Es una torre-espiral apuntalada, es la sensacion visual de su diagonal que la empuja…
Creo que no es acertada la eleccion de ésta obra para el articulo, un dibujo de la maqueta de Tatlin, hecho por Kcho, una cita ? una version ? no lo sé y poco importa…
Si vamos a contraponer medios y a santificarlos, diciendo que la pintura es algo « viejo » y valorar como nuevo y positivo « el objeto », la construccion tridimensional, creo que no es una buena ilustracion este dibujo. Como creo que no es tampoco la mejor obra de Kcho.
Los dibujos de su torre de Tatlin : podriamos interpretarlos como una version de apuntalamiento ideologico, en el periodo
especial ? una version aristotélica del arte como terapia…colectiva, en su vuelta al «constructivismo futurista », en su mimetismo formal, o una ironia, una ilustracion del derrumbe ideologico, de la ciudad, de los andamios que sustituyen a las construcciones, del fracaso de un proyecto, una estética povera para mostrar la degradacion de la realidad, la pertenencia al tercer mundo… creo es decadente la cita y las versiones, el contenido de panfleto ideologico, hablar con un vocabulario ideologizado y prestado.
Prefiero sus instalaciones, sus regatas, sus palmas-remos como “nueva heràldica” islena, como deseo sublimado del irse, la simbolica nacional como objeto pràctico para “escapar”

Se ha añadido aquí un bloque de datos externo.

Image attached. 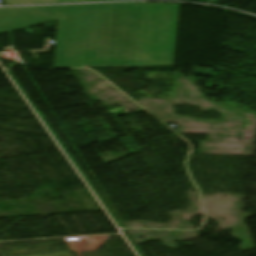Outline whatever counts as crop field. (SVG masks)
<instances>
[{
  "instance_id": "crop-field-1",
  "label": "crop field",
  "mask_w": 256,
  "mask_h": 256,
  "mask_svg": "<svg viewBox=\"0 0 256 256\" xmlns=\"http://www.w3.org/2000/svg\"><path fill=\"white\" fill-rule=\"evenodd\" d=\"M179 6L137 3L112 9L109 47H132L158 66H173Z\"/></svg>"
},
{
  "instance_id": "crop-field-2",
  "label": "crop field",
  "mask_w": 256,
  "mask_h": 256,
  "mask_svg": "<svg viewBox=\"0 0 256 256\" xmlns=\"http://www.w3.org/2000/svg\"><path fill=\"white\" fill-rule=\"evenodd\" d=\"M111 9L59 21L56 67H84L85 49H107Z\"/></svg>"
},
{
  "instance_id": "crop-field-3",
  "label": "crop field",
  "mask_w": 256,
  "mask_h": 256,
  "mask_svg": "<svg viewBox=\"0 0 256 256\" xmlns=\"http://www.w3.org/2000/svg\"><path fill=\"white\" fill-rule=\"evenodd\" d=\"M127 4L0 8V34Z\"/></svg>"
},
{
  "instance_id": "crop-field-4",
  "label": "crop field",
  "mask_w": 256,
  "mask_h": 256,
  "mask_svg": "<svg viewBox=\"0 0 256 256\" xmlns=\"http://www.w3.org/2000/svg\"><path fill=\"white\" fill-rule=\"evenodd\" d=\"M158 62L131 49L109 48L107 67L157 66Z\"/></svg>"
},
{
  "instance_id": "crop-field-5",
  "label": "crop field",
  "mask_w": 256,
  "mask_h": 256,
  "mask_svg": "<svg viewBox=\"0 0 256 256\" xmlns=\"http://www.w3.org/2000/svg\"><path fill=\"white\" fill-rule=\"evenodd\" d=\"M107 50H86L85 67H106Z\"/></svg>"
},
{
  "instance_id": "crop-field-6",
  "label": "crop field",
  "mask_w": 256,
  "mask_h": 256,
  "mask_svg": "<svg viewBox=\"0 0 256 256\" xmlns=\"http://www.w3.org/2000/svg\"><path fill=\"white\" fill-rule=\"evenodd\" d=\"M91 1H122V0H60V1H46V2H18V3H5V5H14V4H32V3H57V2H91Z\"/></svg>"
},
{
  "instance_id": "crop-field-7",
  "label": "crop field",
  "mask_w": 256,
  "mask_h": 256,
  "mask_svg": "<svg viewBox=\"0 0 256 256\" xmlns=\"http://www.w3.org/2000/svg\"><path fill=\"white\" fill-rule=\"evenodd\" d=\"M4 2H17V1H45V0H3Z\"/></svg>"
},
{
  "instance_id": "crop-field-8",
  "label": "crop field",
  "mask_w": 256,
  "mask_h": 256,
  "mask_svg": "<svg viewBox=\"0 0 256 256\" xmlns=\"http://www.w3.org/2000/svg\"><path fill=\"white\" fill-rule=\"evenodd\" d=\"M190 1H200V2H208V3H213L216 4V0H190Z\"/></svg>"
}]
</instances>
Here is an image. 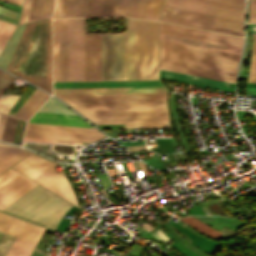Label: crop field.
I'll return each mask as SVG.
<instances>
[{
	"label": "crop field",
	"mask_w": 256,
	"mask_h": 256,
	"mask_svg": "<svg viewBox=\"0 0 256 256\" xmlns=\"http://www.w3.org/2000/svg\"><path fill=\"white\" fill-rule=\"evenodd\" d=\"M238 55L160 40V69L235 83Z\"/></svg>",
	"instance_id": "8a807250"
},
{
	"label": "crop field",
	"mask_w": 256,
	"mask_h": 256,
	"mask_svg": "<svg viewBox=\"0 0 256 256\" xmlns=\"http://www.w3.org/2000/svg\"><path fill=\"white\" fill-rule=\"evenodd\" d=\"M7 70L51 92V20L27 25Z\"/></svg>",
	"instance_id": "ac0d7876"
},
{
	"label": "crop field",
	"mask_w": 256,
	"mask_h": 256,
	"mask_svg": "<svg viewBox=\"0 0 256 256\" xmlns=\"http://www.w3.org/2000/svg\"><path fill=\"white\" fill-rule=\"evenodd\" d=\"M167 93L56 95L84 116L168 115Z\"/></svg>",
	"instance_id": "34b2d1b8"
},
{
	"label": "crop field",
	"mask_w": 256,
	"mask_h": 256,
	"mask_svg": "<svg viewBox=\"0 0 256 256\" xmlns=\"http://www.w3.org/2000/svg\"><path fill=\"white\" fill-rule=\"evenodd\" d=\"M45 190L37 185L3 211L55 229L72 204Z\"/></svg>",
	"instance_id": "412701ff"
},
{
	"label": "crop field",
	"mask_w": 256,
	"mask_h": 256,
	"mask_svg": "<svg viewBox=\"0 0 256 256\" xmlns=\"http://www.w3.org/2000/svg\"><path fill=\"white\" fill-rule=\"evenodd\" d=\"M45 228L0 212V232L37 244ZM0 233V256H4L14 237ZM16 238L6 256H29L35 244Z\"/></svg>",
	"instance_id": "f4fd0767"
},
{
	"label": "crop field",
	"mask_w": 256,
	"mask_h": 256,
	"mask_svg": "<svg viewBox=\"0 0 256 256\" xmlns=\"http://www.w3.org/2000/svg\"><path fill=\"white\" fill-rule=\"evenodd\" d=\"M137 79H158V22L137 19Z\"/></svg>",
	"instance_id": "dd49c442"
},
{
	"label": "crop field",
	"mask_w": 256,
	"mask_h": 256,
	"mask_svg": "<svg viewBox=\"0 0 256 256\" xmlns=\"http://www.w3.org/2000/svg\"><path fill=\"white\" fill-rule=\"evenodd\" d=\"M160 20L243 36L244 22L163 6Z\"/></svg>",
	"instance_id": "e52e79f7"
},
{
	"label": "crop field",
	"mask_w": 256,
	"mask_h": 256,
	"mask_svg": "<svg viewBox=\"0 0 256 256\" xmlns=\"http://www.w3.org/2000/svg\"><path fill=\"white\" fill-rule=\"evenodd\" d=\"M102 80H127L126 34H101Z\"/></svg>",
	"instance_id": "d8731c3e"
},
{
	"label": "crop field",
	"mask_w": 256,
	"mask_h": 256,
	"mask_svg": "<svg viewBox=\"0 0 256 256\" xmlns=\"http://www.w3.org/2000/svg\"><path fill=\"white\" fill-rule=\"evenodd\" d=\"M84 80V19H67V81Z\"/></svg>",
	"instance_id": "5a996713"
},
{
	"label": "crop field",
	"mask_w": 256,
	"mask_h": 256,
	"mask_svg": "<svg viewBox=\"0 0 256 256\" xmlns=\"http://www.w3.org/2000/svg\"><path fill=\"white\" fill-rule=\"evenodd\" d=\"M55 165L56 162L48 161L31 153L13 166L12 169L48 189L64 177L56 173Z\"/></svg>",
	"instance_id": "3316defc"
},
{
	"label": "crop field",
	"mask_w": 256,
	"mask_h": 256,
	"mask_svg": "<svg viewBox=\"0 0 256 256\" xmlns=\"http://www.w3.org/2000/svg\"><path fill=\"white\" fill-rule=\"evenodd\" d=\"M160 32L242 48L243 38L160 22Z\"/></svg>",
	"instance_id": "28ad6ade"
},
{
	"label": "crop field",
	"mask_w": 256,
	"mask_h": 256,
	"mask_svg": "<svg viewBox=\"0 0 256 256\" xmlns=\"http://www.w3.org/2000/svg\"><path fill=\"white\" fill-rule=\"evenodd\" d=\"M35 183L9 169L0 175V210L8 206L28 190Z\"/></svg>",
	"instance_id": "d1516ede"
},
{
	"label": "crop field",
	"mask_w": 256,
	"mask_h": 256,
	"mask_svg": "<svg viewBox=\"0 0 256 256\" xmlns=\"http://www.w3.org/2000/svg\"><path fill=\"white\" fill-rule=\"evenodd\" d=\"M96 125L121 124L126 128H169L168 116L86 117Z\"/></svg>",
	"instance_id": "22f410ed"
},
{
	"label": "crop field",
	"mask_w": 256,
	"mask_h": 256,
	"mask_svg": "<svg viewBox=\"0 0 256 256\" xmlns=\"http://www.w3.org/2000/svg\"><path fill=\"white\" fill-rule=\"evenodd\" d=\"M54 81H66V19H53Z\"/></svg>",
	"instance_id": "cbeb9de0"
},
{
	"label": "crop field",
	"mask_w": 256,
	"mask_h": 256,
	"mask_svg": "<svg viewBox=\"0 0 256 256\" xmlns=\"http://www.w3.org/2000/svg\"><path fill=\"white\" fill-rule=\"evenodd\" d=\"M85 80H101L100 34H85Z\"/></svg>",
	"instance_id": "5142ce71"
},
{
	"label": "crop field",
	"mask_w": 256,
	"mask_h": 256,
	"mask_svg": "<svg viewBox=\"0 0 256 256\" xmlns=\"http://www.w3.org/2000/svg\"><path fill=\"white\" fill-rule=\"evenodd\" d=\"M160 78L202 86V87H207V88H212V89H217V90H222V91H227V92H232V93H234V88H235V84L233 83L216 81V80H211L206 78H200V77L178 74V73H173L168 71H162V70H160Z\"/></svg>",
	"instance_id": "d9b57169"
},
{
	"label": "crop field",
	"mask_w": 256,
	"mask_h": 256,
	"mask_svg": "<svg viewBox=\"0 0 256 256\" xmlns=\"http://www.w3.org/2000/svg\"><path fill=\"white\" fill-rule=\"evenodd\" d=\"M169 92L165 87L54 89V94Z\"/></svg>",
	"instance_id": "733c2abd"
},
{
	"label": "crop field",
	"mask_w": 256,
	"mask_h": 256,
	"mask_svg": "<svg viewBox=\"0 0 256 256\" xmlns=\"http://www.w3.org/2000/svg\"><path fill=\"white\" fill-rule=\"evenodd\" d=\"M24 136L45 137V138H53V139L75 140V141H86V142H93L105 137L103 135H96V134L70 133V132L32 130V129H26Z\"/></svg>",
	"instance_id": "4a817a6b"
},
{
	"label": "crop field",
	"mask_w": 256,
	"mask_h": 256,
	"mask_svg": "<svg viewBox=\"0 0 256 256\" xmlns=\"http://www.w3.org/2000/svg\"><path fill=\"white\" fill-rule=\"evenodd\" d=\"M163 86L160 81L54 83V88Z\"/></svg>",
	"instance_id": "bc2a9ffb"
},
{
	"label": "crop field",
	"mask_w": 256,
	"mask_h": 256,
	"mask_svg": "<svg viewBox=\"0 0 256 256\" xmlns=\"http://www.w3.org/2000/svg\"><path fill=\"white\" fill-rule=\"evenodd\" d=\"M146 0H115L112 16L143 18Z\"/></svg>",
	"instance_id": "214f88e0"
},
{
	"label": "crop field",
	"mask_w": 256,
	"mask_h": 256,
	"mask_svg": "<svg viewBox=\"0 0 256 256\" xmlns=\"http://www.w3.org/2000/svg\"><path fill=\"white\" fill-rule=\"evenodd\" d=\"M79 118L70 115L36 113L29 122L91 127Z\"/></svg>",
	"instance_id": "92a150f3"
},
{
	"label": "crop field",
	"mask_w": 256,
	"mask_h": 256,
	"mask_svg": "<svg viewBox=\"0 0 256 256\" xmlns=\"http://www.w3.org/2000/svg\"><path fill=\"white\" fill-rule=\"evenodd\" d=\"M160 39L240 55L241 49L160 33Z\"/></svg>",
	"instance_id": "dafd665d"
},
{
	"label": "crop field",
	"mask_w": 256,
	"mask_h": 256,
	"mask_svg": "<svg viewBox=\"0 0 256 256\" xmlns=\"http://www.w3.org/2000/svg\"><path fill=\"white\" fill-rule=\"evenodd\" d=\"M28 153L30 152L25 149L0 143V173L19 161Z\"/></svg>",
	"instance_id": "00972430"
},
{
	"label": "crop field",
	"mask_w": 256,
	"mask_h": 256,
	"mask_svg": "<svg viewBox=\"0 0 256 256\" xmlns=\"http://www.w3.org/2000/svg\"><path fill=\"white\" fill-rule=\"evenodd\" d=\"M128 80L136 79V21L127 20Z\"/></svg>",
	"instance_id": "a9b5d70f"
},
{
	"label": "crop field",
	"mask_w": 256,
	"mask_h": 256,
	"mask_svg": "<svg viewBox=\"0 0 256 256\" xmlns=\"http://www.w3.org/2000/svg\"><path fill=\"white\" fill-rule=\"evenodd\" d=\"M53 4L54 0H32L27 23L51 18Z\"/></svg>",
	"instance_id": "4177f3b9"
},
{
	"label": "crop field",
	"mask_w": 256,
	"mask_h": 256,
	"mask_svg": "<svg viewBox=\"0 0 256 256\" xmlns=\"http://www.w3.org/2000/svg\"><path fill=\"white\" fill-rule=\"evenodd\" d=\"M47 96H49V95L46 94L45 92L37 89L34 92V94L26 101V103L18 110V112L15 114V116L20 117V118L26 120L31 115V113L42 103V101Z\"/></svg>",
	"instance_id": "730fd06b"
},
{
	"label": "crop field",
	"mask_w": 256,
	"mask_h": 256,
	"mask_svg": "<svg viewBox=\"0 0 256 256\" xmlns=\"http://www.w3.org/2000/svg\"><path fill=\"white\" fill-rule=\"evenodd\" d=\"M26 25L27 24L18 26L13 36L11 37L10 41L8 42L6 48L4 49L3 53L0 56L1 67L5 69L7 68Z\"/></svg>",
	"instance_id": "eef30255"
},
{
	"label": "crop field",
	"mask_w": 256,
	"mask_h": 256,
	"mask_svg": "<svg viewBox=\"0 0 256 256\" xmlns=\"http://www.w3.org/2000/svg\"><path fill=\"white\" fill-rule=\"evenodd\" d=\"M26 128L101 134L94 128L28 123Z\"/></svg>",
	"instance_id": "ae1a2a85"
},
{
	"label": "crop field",
	"mask_w": 256,
	"mask_h": 256,
	"mask_svg": "<svg viewBox=\"0 0 256 256\" xmlns=\"http://www.w3.org/2000/svg\"><path fill=\"white\" fill-rule=\"evenodd\" d=\"M77 0H56L53 17H74Z\"/></svg>",
	"instance_id": "d3111659"
},
{
	"label": "crop field",
	"mask_w": 256,
	"mask_h": 256,
	"mask_svg": "<svg viewBox=\"0 0 256 256\" xmlns=\"http://www.w3.org/2000/svg\"><path fill=\"white\" fill-rule=\"evenodd\" d=\"M179 219H181L182 221L187 223L189 226H191L192 228H194L202 233H205V234H208V235H211L214 237H218V238H220L222 235V232H219V231L213 229L212 227L201 223L200 221H198L197 219H195L192 216H187V217H183V218H179Z\"/></svg>",
	"instance_id": "750c4746"
},
{
	"label": "crop field",
	"mask_w": 256,
	"mask_h": 256,
	"mask_svg": "<svg viewBox=\"0 0 256 256\" xmlns=\"http://www.w3.org/2000/svg\"><path fill=\"white\" fill-rule=\"evenodd\" d=\"M38 112L76 115L52 97L47 100V102L42 106V108Z\"/></svg>",
	"instance_id": "bd1437ed"
},
{
	"label": "crop field",
	"mask_w": 256,
	"mask_h": 256,
	"mask_svg": "<svg viewBox=\"0 0 256 256\" xmlns=\"http://www.w3.org/2000/svg\"><path fill=\"white\" fill-rule=\"evenodd\" d=\"M161 1L162 0H147L144 18L158 20Z\"/></svg>",
	"instance_id": "1d83c4d3"
},
{
	"label": "crop field",
	"mask_w": 256,
	"mask_h": 256,
	"mask_svg": "<svg viewBox=\"0 0 256 256\" xmlns=\"http://www.w3.org/2000/svg\"><path fill=\"white\" fill-rule=\"evenodd\" d=\"M15 27L16 26L13 24L5 23L0 20V51L14 31Z\"/></svg>",
	"instance_id": "120bbe31"
},
{
	"label": "crop field",
	"mask_w": 256,
	"mask_h": 256,
	"mask_svg": "<svg viewBox=\"0 0 256 256\" xmlns=\"http://www.w3.org/2000/svg\"><path fill=\"white\" fill-rule=\"evenodd\" d=\"M18 95H5L0 97V111L7 113L19 100Z\"/></svg>",
	"instance_id": "d32e631a"
},
{
	"label": "crop field",
	"mask_w": 256,
	"mask_h": 256,
	"mask_svg": "<svg viewBox=\"0 0 256 256\" xmlns=\"http://www.w3.org/2000/svg\"><path fill=\"white\" fill-rule=\"evenodd\" d=\"M104 0H89L86 17L101 16Z\"/></svg>",
	"instance_id": "5866460e"
},
{
	"label": "crop field",
	"mask_w": 256,
	"mask_h": 256,
	"mask_svg": "<svg viewBox=\"0 0 256 256\" xmlns=\"http://www.w3.org/2000/svg\"><path fill=\"white\" fill-rule=\"evenodd\" d=\"M16 121H17L16 118H12L8 116L2 140L8 141V142L12 141Z\"/></svg>",
	"instance_id": "028f5c9d"
},
{
	"label": "crop field",
	"mask_w": 256,
	"mask_h": 256,
	"mask_svg": "<svg viewBox=\"0 0 256 256\" xmlns=\"http://www.w3.org/2000/svg\"><path fill=\"white\" fill-rule=\"evenodd\" d=\"M25 122L18 119L12 143L20 145Z\"/></svg>",
	"instance_id": "e1f06a70"
},
{
	"label": "crop field",
	"mask_w": 256,
	"mask_h": 256,
	"mask_svg": "<svg viewBox=\"0 0 256 256\" xmlns=\"http://www.w3.org/2000/svg\"><path fill=\"white\" fill-rule=\"evenodd\" d=\"M187 1H192V2H197V3H202V4H207V5H212V6H217V7H222V8H227V9H232V10H237V11L244 12V8L237 7V6H231V5H226V4L216 3V2H210V1H205V0H187Z\"/></svg>",
	"instance_id": "0bd39190"
},
{
	"label": "crop field",
	"mask_w": 256,
	"mask_h": 256,
	"mask_svg": "<svg viewBox=\"0 0 256 256\" xmlns=\"http://www.w3.org/2000/svg\"><path fill=\"white\" fill-rule=\"evenodd\" d=\"M87 5H88V0H78L75 17H85Z\"/></svg>",
	"instance_id": "b80d0937"
},
{
	"label": "crop field",
	"mask_w": 256,
	"mask_h": 256,
	"mask_svg": "<svg viewBox=\"0 0 256 256\" xmlns=\"http://www.w3.org/2000/svg\"><path fill=\"white\" fill-rule=\"evenodd\" d=\"M248 82H256V54H252Z\"/></svg>",
	"instance_id": "c035e120"
},
{
	"label": "crop field",
	"mask_w": 256,
	"mask_h": 256,
	"mask_svg": "<svg viewBox=\"0 0 256 256\" xmlns=\"http://www.w3.org/2000/svg\"><path fill=\"white\" fill-rule=\"evenodd\" d=\"M30 2L31 0H24L19 24L26 23Z\"/></svg>",
	"instance_id": "c21b1889"
},
{
	"label": "crop field",
	"mask_w": 256,
	"mask_h": 256,
	"mask_svg": "<svg viewBox=\"0 0 256 256\" xmlns=\"http://www.w3.org/2000/svg\"><path fill=\"white\" fill-rule=\"evenodd\" d=\"M16 77L6 74L5 77L0 81V95L2 92L11 84Z\"/></svg>",
	"instance_id": "03da06ac"
},
{
	"label": "crop field",
	"mask_w": 256,
	"mask_h": 256,
	"mask_svg": "<svg viewBox=\"0 0 256 256\" xmlns=\"http://www.w3.org/2000/svg\"><path fill=\"white\" fill-rule=\"evenodd\" d=\"M249 22H256V0H250Z\"/></svg>",
	"instance_id": "b54c1fbb"
},
{
	"label": "crop field",
	"mask_w": 256,
	"mask_h": 256,
	"mask_svg": "<svg viewBox=\"0 0 256 256\" xmlns=\"http://www.w3.org/2000/svg\"><path fill=\"white\" fill-rule=\"evenodd\" d=\"M0 14L11 17V18H14V19H17V20H18V17H19L18 13L7 10V9L1 7V6H0Z\"/></svg>",
	"instance_id": "5d738f31"
},
{
	"label": "crop field",
	"mask_w": 256,
	"mask_h": 256,
	"mask_svg": "<svg viewBox=\"0 0 256 256\" xmlns=\"http://www.w3.org/2000/svg\"><path fill=\"white\" fill-rule=\"evenodd\" d=\"M155 237H157L159 240H161L163 243L167 244L168 242L172 241L171 239H169L165 234H163L160 230H157L153 233Z\"/></svg>",
	"instance_id": "d23c7cc5"
},
{
	"label": "crop field",
	"mask_w": 256,
	"mask_h": 256,
	"mask_svg": "<svg viewBox=\"0 0 256 256\" xmlns=\"http://www.w3.org/2000/svg\"><path fill=\"white\" fill-rule=\"evenodd\" d=\"M6 115L0 114V140L2 138L5 122H6Z\"/></svg>",
	"instance_id": "425ffa30"
},
{
	"label": "crop field",
	"mask_w": 256,
	"mask_h": 256,
	"mask_svg": "<svg viewBox=\"0 0 256 256\" xmlns=\"http://www.w3.org/2000/svg\"><path fill=\"white\" fill-rule=\"evenodd\" d=\"M128 148L130 151L135 152V151H140V150H144L146 149L144 145H139V146H129L126 147Z\"/></svg>",
	"instance_id": "25e5ab78"
},
{
	"label": "crop field",
	"mask_w": 256,
	"mask_h": 256,
	"mask_svg": "<svg viewBox=\"0 0 256 256\" xmlns=\"http://www.w3.org/2000/svg\"><path fill=\"white\" fill-rule=\"evenodd\" d=\"M24 140L51 142L52 139H41V138H29V137H25Z\"/></svg>",
	"instance_id": "73cf0c24"
},
{
	"label": "crop field",
	"mask_w": 256,
	"mask_h": 256,
	"mask_svg": "<svg viewBox=\"0 0 256 256\" xmlns=\"http://www.w3.org/2000/svg\"><path fill=\"white\" fill-rule=\"evenodd\" d=\"M1 1L18 4V5H21V2H22V0H1Z\"/></svg>",
	"instance_id": "89e229c0"
},
{
	"label": "crop field",
	"mask_w": 256,
	"mask_h": 256,
	"mask_svg": "<svg viewBox=\"0 0 256 256\" xmlns=\"http://www.w3.org/2000/svg\"><path fill=\"white\" fill-rule=\"evenodd\" d=\"M250 33H256V24H249Z\"/></svg>",
	"instance_id": "1f2cbd36"
},
{
	"label": "crop field",
	"mask_w": 256,
	"mask_h": 256,
	"mask_svg": "<svg viewBox=\"0 0 256 256\" xmlns=\"http://www.w3.org/2000/svg\"><path fill=\"white\" fill-rule=\"evenodd\" d=\"M254 36V42H253V50L252 53H256V34H252Z\"/></svg>",
	"instance_id": "dbb93151"
},
{
	"label": "crop field",
	"mask_w": 256,
	"mask_h": 256,
	"mask_svg": "<svg viewBox=\"0 0 256 256\" xmlns=\"http://www.w3.org/2000/svg\"><path fill=\"white\" fill-rule=\"evenodd\" d=\"M138 164H139V166L141 167V169H142L143 173H146V171H145V167H144V164H143V163H141V162H138ZM146 174H147V173H146Z\"/></svg>",
	"instance_id": "0fb4a251"
},
{
	"label": "crop field",
	"mask_w": 256,
	"mask_h": 256,
	"mask_svg": "<svg viewBox=\"0 0 256 256\" xmlns=\"http://www.w3.org/2000/svg\"><path fill=\"white\" fill-rule=\"evenodd\" d=\"M125 256H131V255L126 254Z\"/></svg>",
	"instance_id": "1d79db26"
}]
</instances>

3 Matacena // Oct 24, 2007 at 6:59 pm
Estoy tratando de contactarme con Nestor a ver si me escribe una notica necrologica sobre mi tia Rafaela Mendiaetta, de los Mendiettas de Santa Clara que tenian ramas en Cienfuegos y Trinidad. Nuestra familia quisieramos enviarle algun diario de mi Tia para que Nestor lo lea y luego nos escriba la notica para publicarla en la prensa. Los emolumentos los discutimos por e-mail. En si lo que queremos es que sepa lo HP que fue nuestra tia, que se quedo con la quinta de Cienfueogos y se la entrego a la DGI, y ahora es la comandancia municipal.